Sunday, 10 August 2014

flash - What's the concept of these three options for configuring the memory of STM32?


I have read the STM32F10x Reference manual but a section about "Reading the Flash memory" is not clear to me, yet. I mean this part(page 59):


figure 1


I have several question:



  1. What's the Latency? in fact I cannot underestand this part "read operation programmed on-the-fly". especially "on-the-fly"!? is it a concept? Why should I configure the Latency? What will happen if I don't configure it?

  2. Is it a type of cache? What's the usage it?

  3. Half cycle! ok, that's clear but I want to know how it can save the power when we disable of enable it?




Answer



Latency: Flash memory is slower than the CPU.
So, if you need to run the CPU at full speed (which is optional, because lower speed saves power), then the number of wait states need to be programmed. IIRC, the CPU can run without any wait states at 24MHz or below. Running at those lower speeds will save significant power in a low power application, which still running with good performance.

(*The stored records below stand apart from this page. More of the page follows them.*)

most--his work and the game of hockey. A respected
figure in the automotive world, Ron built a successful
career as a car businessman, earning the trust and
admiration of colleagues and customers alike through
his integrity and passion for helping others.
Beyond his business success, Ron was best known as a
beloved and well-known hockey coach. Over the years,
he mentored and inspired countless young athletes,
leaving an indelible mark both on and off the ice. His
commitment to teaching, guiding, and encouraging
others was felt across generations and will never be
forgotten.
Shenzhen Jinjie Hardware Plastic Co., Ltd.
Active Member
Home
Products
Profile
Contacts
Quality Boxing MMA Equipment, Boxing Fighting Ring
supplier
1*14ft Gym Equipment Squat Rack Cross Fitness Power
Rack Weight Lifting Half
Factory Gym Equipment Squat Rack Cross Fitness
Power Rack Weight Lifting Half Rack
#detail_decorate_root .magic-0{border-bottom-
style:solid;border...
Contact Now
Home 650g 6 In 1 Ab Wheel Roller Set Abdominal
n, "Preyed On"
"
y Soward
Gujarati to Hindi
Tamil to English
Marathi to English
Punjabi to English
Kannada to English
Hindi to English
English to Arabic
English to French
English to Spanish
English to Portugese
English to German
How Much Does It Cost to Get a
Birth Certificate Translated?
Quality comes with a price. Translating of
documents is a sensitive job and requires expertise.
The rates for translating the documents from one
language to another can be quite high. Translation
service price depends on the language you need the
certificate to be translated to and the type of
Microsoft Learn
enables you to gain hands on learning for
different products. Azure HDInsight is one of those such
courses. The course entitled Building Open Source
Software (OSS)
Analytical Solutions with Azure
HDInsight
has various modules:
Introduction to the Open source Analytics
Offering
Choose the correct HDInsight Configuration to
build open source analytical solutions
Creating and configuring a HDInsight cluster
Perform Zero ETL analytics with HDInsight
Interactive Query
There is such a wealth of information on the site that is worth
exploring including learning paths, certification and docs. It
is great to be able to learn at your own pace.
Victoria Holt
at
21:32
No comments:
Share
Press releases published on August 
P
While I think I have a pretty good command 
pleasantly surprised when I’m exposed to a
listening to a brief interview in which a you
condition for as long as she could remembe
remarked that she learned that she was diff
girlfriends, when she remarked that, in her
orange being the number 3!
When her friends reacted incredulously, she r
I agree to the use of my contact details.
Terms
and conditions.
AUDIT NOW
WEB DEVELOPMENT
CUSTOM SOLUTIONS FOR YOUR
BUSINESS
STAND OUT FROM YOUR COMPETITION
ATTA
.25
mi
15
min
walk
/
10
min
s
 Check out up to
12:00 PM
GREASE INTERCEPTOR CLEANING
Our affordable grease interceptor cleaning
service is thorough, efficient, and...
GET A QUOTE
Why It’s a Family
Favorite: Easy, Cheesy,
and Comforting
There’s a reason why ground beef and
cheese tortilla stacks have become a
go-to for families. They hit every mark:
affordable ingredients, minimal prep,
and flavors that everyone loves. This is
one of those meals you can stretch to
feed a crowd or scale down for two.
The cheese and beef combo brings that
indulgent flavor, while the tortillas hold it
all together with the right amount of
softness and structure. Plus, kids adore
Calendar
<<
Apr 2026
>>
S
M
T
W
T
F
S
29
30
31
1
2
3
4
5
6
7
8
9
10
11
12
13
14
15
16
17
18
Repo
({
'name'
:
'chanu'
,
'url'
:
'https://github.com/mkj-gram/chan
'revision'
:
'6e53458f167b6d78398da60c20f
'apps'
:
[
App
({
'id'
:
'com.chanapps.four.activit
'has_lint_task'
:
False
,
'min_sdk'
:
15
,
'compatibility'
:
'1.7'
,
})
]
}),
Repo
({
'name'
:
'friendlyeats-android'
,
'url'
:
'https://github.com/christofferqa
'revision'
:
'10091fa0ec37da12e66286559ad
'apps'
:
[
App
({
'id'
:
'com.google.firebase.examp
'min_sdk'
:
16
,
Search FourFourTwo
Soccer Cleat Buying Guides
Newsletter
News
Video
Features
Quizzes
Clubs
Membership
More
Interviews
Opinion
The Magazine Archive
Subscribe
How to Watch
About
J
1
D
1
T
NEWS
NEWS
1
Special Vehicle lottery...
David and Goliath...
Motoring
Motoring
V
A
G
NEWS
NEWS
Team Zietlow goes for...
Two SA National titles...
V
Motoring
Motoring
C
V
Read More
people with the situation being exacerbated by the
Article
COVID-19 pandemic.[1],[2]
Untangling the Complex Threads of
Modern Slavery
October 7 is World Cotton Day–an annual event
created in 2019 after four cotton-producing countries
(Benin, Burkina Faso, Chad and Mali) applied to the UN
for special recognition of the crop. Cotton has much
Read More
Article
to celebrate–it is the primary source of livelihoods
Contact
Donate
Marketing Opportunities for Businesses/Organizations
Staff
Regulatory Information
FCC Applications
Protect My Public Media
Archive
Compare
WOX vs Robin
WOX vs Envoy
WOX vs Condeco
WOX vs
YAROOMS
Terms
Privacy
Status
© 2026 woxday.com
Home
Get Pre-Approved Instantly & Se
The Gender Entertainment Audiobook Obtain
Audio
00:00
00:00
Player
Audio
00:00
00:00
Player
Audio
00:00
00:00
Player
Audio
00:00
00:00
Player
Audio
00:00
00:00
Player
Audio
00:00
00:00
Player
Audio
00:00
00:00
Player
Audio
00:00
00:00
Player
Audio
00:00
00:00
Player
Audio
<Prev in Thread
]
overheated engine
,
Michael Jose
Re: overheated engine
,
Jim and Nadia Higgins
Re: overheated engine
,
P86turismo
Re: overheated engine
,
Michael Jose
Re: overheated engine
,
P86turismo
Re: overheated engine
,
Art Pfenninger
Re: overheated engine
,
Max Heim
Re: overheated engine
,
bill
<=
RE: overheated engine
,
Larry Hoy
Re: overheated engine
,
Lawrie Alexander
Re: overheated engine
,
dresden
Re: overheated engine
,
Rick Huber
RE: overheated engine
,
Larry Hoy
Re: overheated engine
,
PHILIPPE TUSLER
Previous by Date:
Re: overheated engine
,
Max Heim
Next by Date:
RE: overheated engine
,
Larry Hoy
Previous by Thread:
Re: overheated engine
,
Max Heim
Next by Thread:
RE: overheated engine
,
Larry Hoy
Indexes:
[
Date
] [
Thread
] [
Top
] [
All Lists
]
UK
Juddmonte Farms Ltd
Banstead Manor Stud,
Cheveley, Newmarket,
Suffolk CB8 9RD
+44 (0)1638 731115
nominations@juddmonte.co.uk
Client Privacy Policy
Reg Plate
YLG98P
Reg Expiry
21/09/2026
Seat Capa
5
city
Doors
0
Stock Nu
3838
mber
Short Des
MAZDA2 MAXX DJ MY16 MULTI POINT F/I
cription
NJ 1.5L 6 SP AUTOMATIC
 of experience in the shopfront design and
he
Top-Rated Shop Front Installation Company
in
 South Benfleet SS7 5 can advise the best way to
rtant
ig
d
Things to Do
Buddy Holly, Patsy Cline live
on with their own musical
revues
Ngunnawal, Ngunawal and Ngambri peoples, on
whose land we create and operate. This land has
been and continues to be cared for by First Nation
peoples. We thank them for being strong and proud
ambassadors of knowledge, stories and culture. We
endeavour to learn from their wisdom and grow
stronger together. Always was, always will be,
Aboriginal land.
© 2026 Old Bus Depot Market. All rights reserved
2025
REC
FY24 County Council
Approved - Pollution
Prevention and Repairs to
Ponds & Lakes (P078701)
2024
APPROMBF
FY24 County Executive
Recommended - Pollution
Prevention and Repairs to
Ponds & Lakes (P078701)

"on-the-fly": the CPU can adjust the clock speed while it is running.
Hence, to get the best throughput vs power, it might run at a low-clock speed to save power, while still doing work, then when needed, crank up the clock, when flash will need more wait cycles to work reliably.


Cache: the prefetch buffer is a simple type of cache.
The internal flash memory is 64 bits wide. The pre-fetch buffer is the same width, so it can hold upto 4 instructions in each of its two blocks. AFAIK it is least recently used, and hence just cycles. I imagine having two blocks simplifies the circuitry, and avoids contention between program load and instruction decode.


Half cycle: This only applies when the CPU is running at less than 8MHz
The programmers manual says:




Half cycle configuration is not available in combination with a prescaler on the AHB. The system clock (SYSCLK) should be equal to the HCLK clock. This feature can therefore be used only with a low-frequency clock of 8 MHz or less.



The flash memory subsystem is fast enough to be read in half a clock cycle. That might allow the chip to optimise power use, or avoid contention between DMA or the CPU, read two instruction blocks, or maybe something else. I don't know what it actually does, and I can't remember reading about it in the manuals. I apologise for speculating; maybe a web search or query on ST's forum might find a better answer.